> WHAT YOU ARE ASKED TO DO:
Only one span is wanted from the lines below: from the one with "When there is a risk to participants" up to and including the one with "[2] Fig.1 (a): I-V". Copy it exactly, without images.

──────── DATA FOR THIS TASK ────────

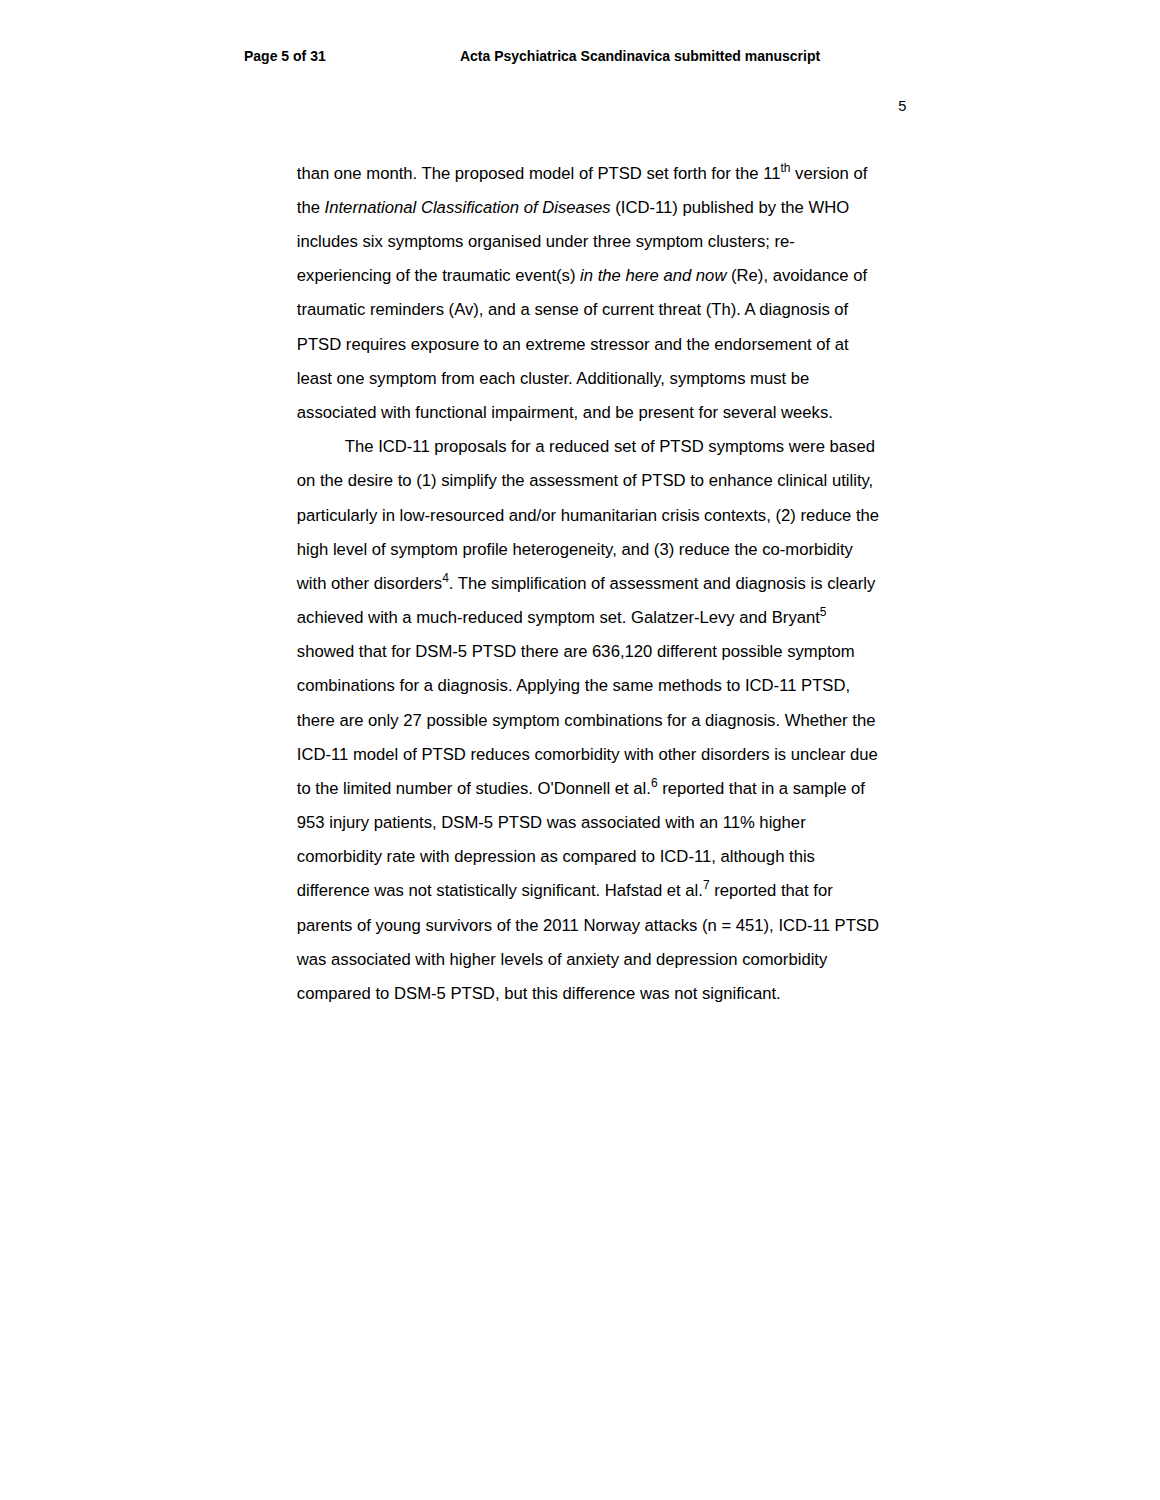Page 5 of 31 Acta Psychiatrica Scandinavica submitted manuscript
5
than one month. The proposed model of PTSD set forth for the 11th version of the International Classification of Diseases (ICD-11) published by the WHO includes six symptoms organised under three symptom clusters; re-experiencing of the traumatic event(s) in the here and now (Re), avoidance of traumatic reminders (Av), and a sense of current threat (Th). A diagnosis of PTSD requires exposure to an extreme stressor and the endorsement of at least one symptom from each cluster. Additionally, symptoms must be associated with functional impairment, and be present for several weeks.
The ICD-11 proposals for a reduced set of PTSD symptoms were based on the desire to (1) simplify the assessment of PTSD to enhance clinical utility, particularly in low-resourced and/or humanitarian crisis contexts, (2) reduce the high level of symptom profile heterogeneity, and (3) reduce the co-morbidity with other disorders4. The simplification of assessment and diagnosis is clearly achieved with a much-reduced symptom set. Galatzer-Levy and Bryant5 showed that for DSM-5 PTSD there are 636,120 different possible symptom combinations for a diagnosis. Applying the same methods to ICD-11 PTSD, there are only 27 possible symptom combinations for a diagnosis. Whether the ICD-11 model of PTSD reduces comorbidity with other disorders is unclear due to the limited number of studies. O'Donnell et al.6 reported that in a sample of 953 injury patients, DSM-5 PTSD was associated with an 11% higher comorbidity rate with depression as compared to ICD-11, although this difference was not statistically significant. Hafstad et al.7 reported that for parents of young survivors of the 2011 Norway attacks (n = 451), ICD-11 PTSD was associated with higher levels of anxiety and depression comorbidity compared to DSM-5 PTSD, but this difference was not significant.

────────
──────── DATA FOR THIS TASK ────────

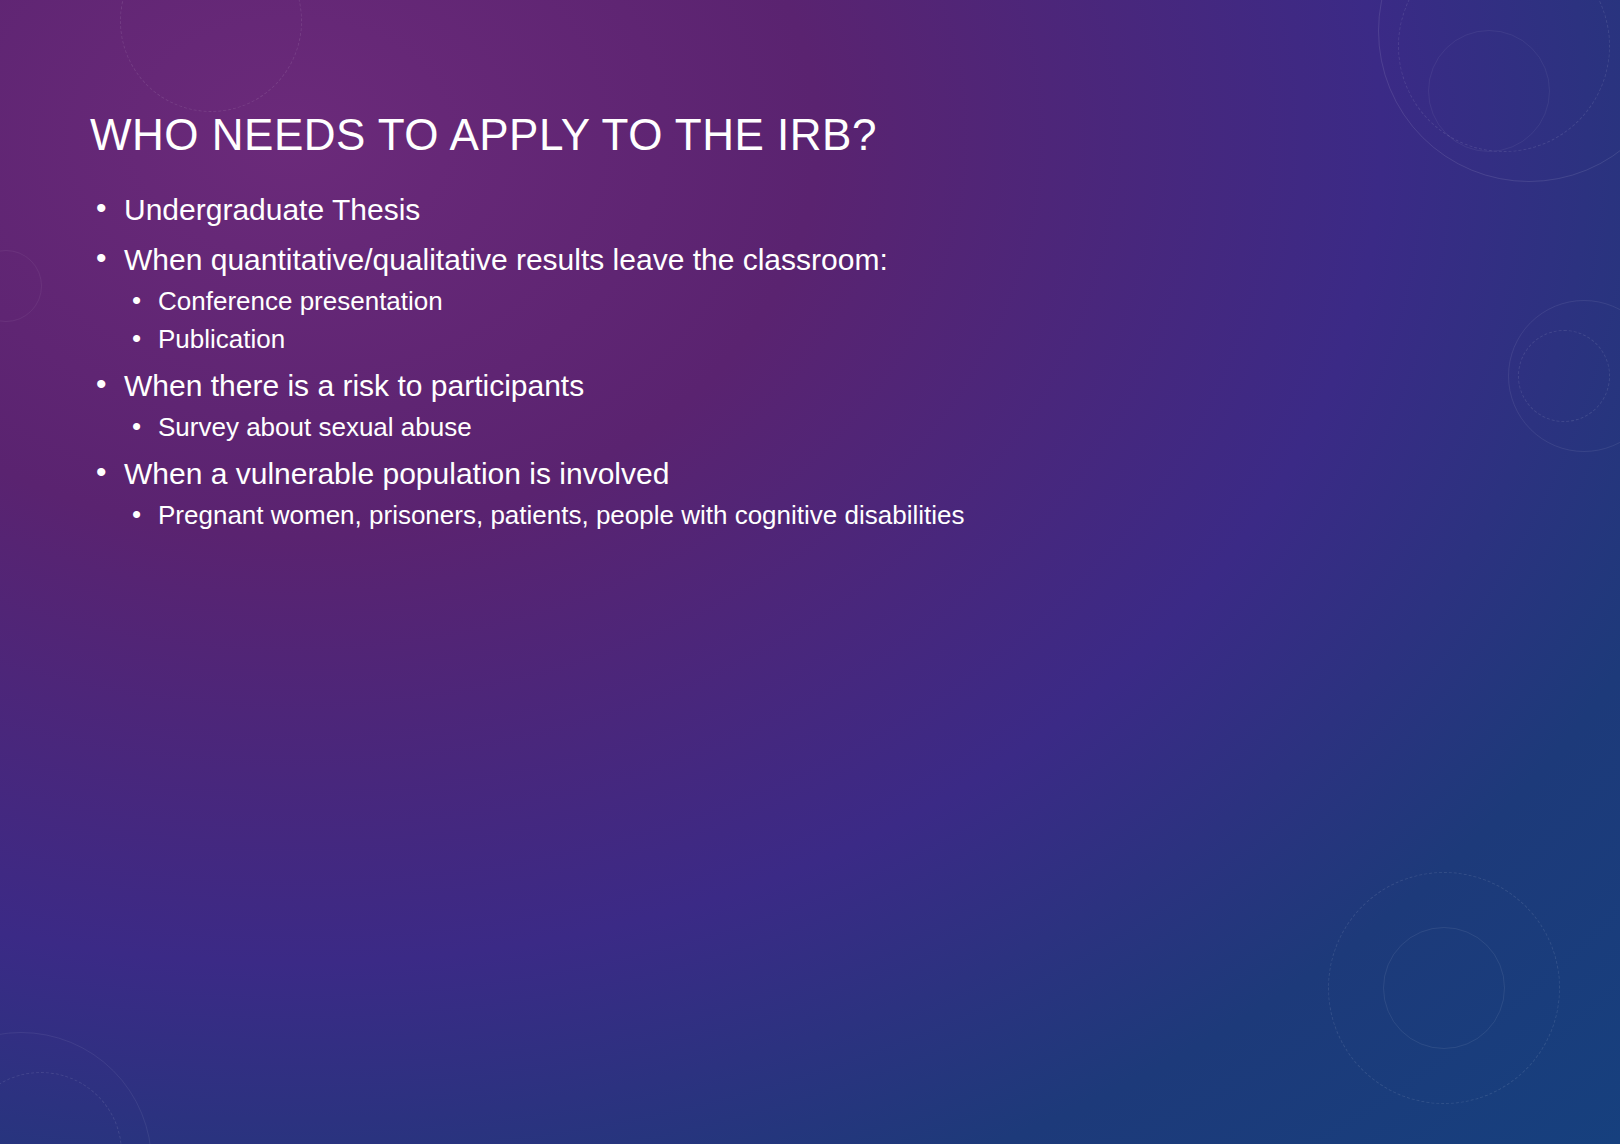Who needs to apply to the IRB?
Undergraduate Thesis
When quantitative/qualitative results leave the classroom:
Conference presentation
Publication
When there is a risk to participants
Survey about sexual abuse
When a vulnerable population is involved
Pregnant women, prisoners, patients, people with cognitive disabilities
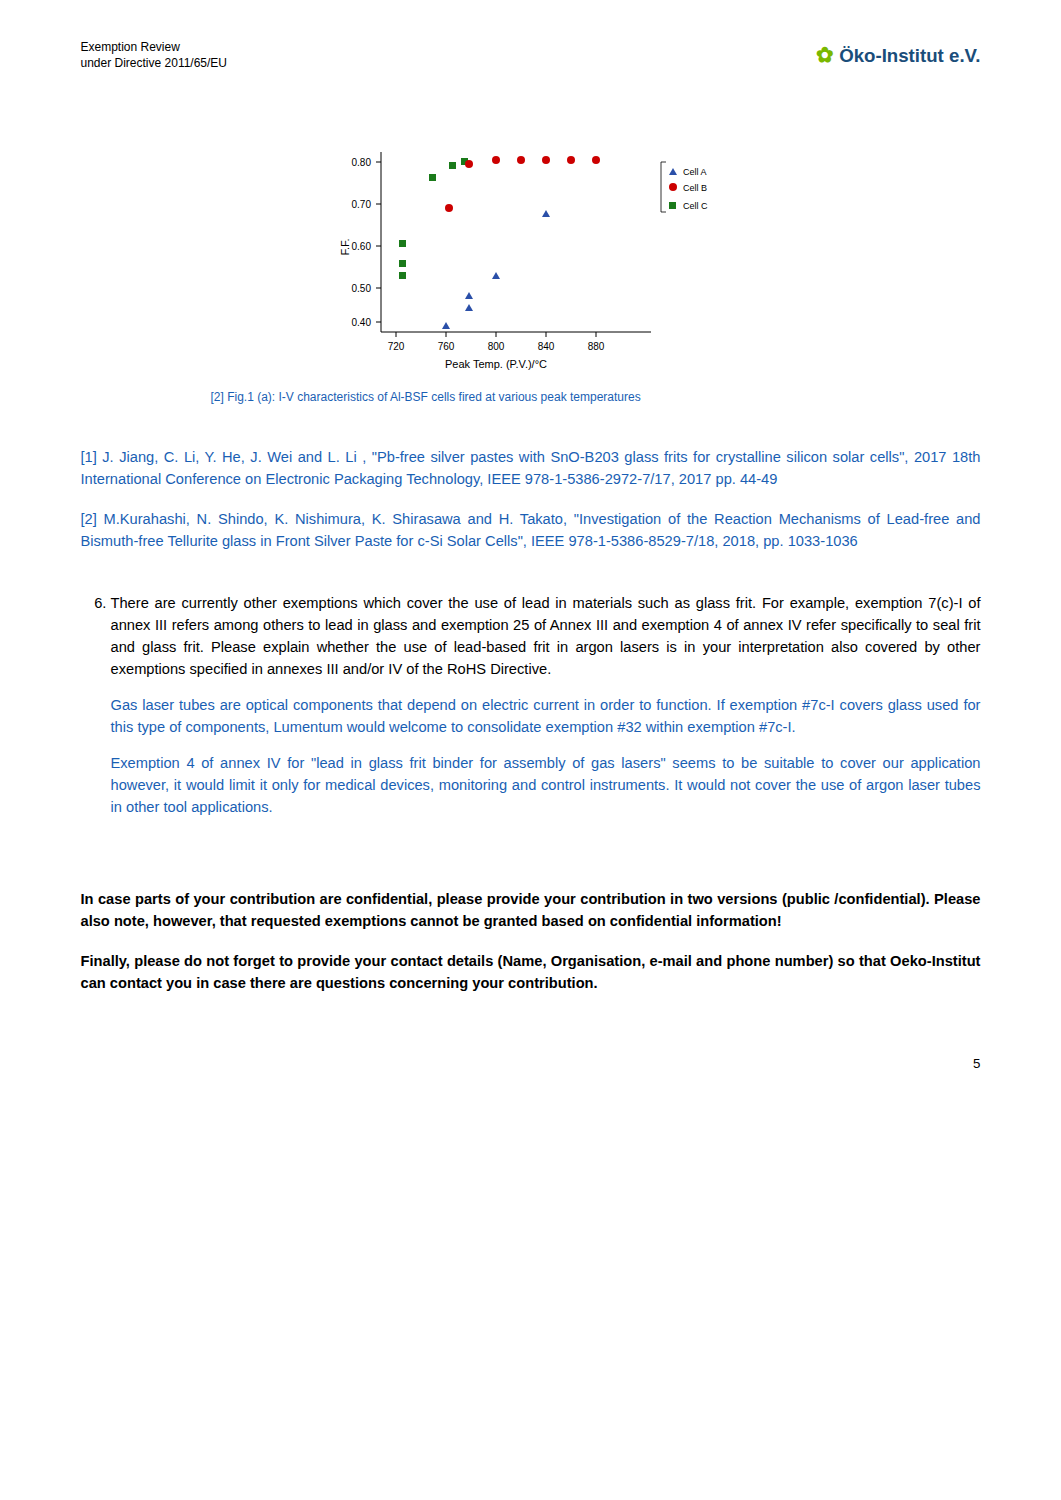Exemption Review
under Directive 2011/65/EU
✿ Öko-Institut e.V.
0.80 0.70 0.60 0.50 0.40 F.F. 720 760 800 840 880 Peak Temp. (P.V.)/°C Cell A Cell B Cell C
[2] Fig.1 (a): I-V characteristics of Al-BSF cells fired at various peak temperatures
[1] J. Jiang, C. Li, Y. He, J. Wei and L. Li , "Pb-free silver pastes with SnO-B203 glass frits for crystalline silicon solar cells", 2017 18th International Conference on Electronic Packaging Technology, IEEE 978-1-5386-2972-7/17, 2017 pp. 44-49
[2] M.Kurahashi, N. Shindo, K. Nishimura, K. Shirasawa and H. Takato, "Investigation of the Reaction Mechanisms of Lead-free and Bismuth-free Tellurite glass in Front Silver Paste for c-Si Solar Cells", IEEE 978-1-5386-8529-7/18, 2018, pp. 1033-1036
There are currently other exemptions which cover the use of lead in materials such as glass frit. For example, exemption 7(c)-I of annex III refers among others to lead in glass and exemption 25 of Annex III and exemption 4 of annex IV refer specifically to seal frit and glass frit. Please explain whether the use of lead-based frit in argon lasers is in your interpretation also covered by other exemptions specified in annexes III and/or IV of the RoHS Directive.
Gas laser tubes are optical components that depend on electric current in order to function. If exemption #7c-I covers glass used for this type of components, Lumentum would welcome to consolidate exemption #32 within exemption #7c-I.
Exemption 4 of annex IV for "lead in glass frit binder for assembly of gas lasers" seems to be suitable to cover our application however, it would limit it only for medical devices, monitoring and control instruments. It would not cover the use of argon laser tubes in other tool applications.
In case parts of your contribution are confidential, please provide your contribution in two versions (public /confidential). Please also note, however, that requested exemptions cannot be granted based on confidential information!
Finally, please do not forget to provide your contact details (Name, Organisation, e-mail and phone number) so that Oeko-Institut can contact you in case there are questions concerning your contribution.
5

────────

> ANSWER TO THIS EXERCISE:
When there is a risk to participants
Survey about sexual abuse
When a vulnerable population is involved
Pregnant women, prisoners, patients, people with cognitive disabilities
Exemption Review
under Directive 2011/65/EU
✿ Öko-Institut e.V.
0.80 0.70 0.60 0.50 0.40 F.F. 720 760 800 840 880 Peak Temp. (P.V.)/°C Cell A Cell B Cell C
[2] Fig.1 (a): I-V characteristics of Al-BSF cells fired at various peak temperatures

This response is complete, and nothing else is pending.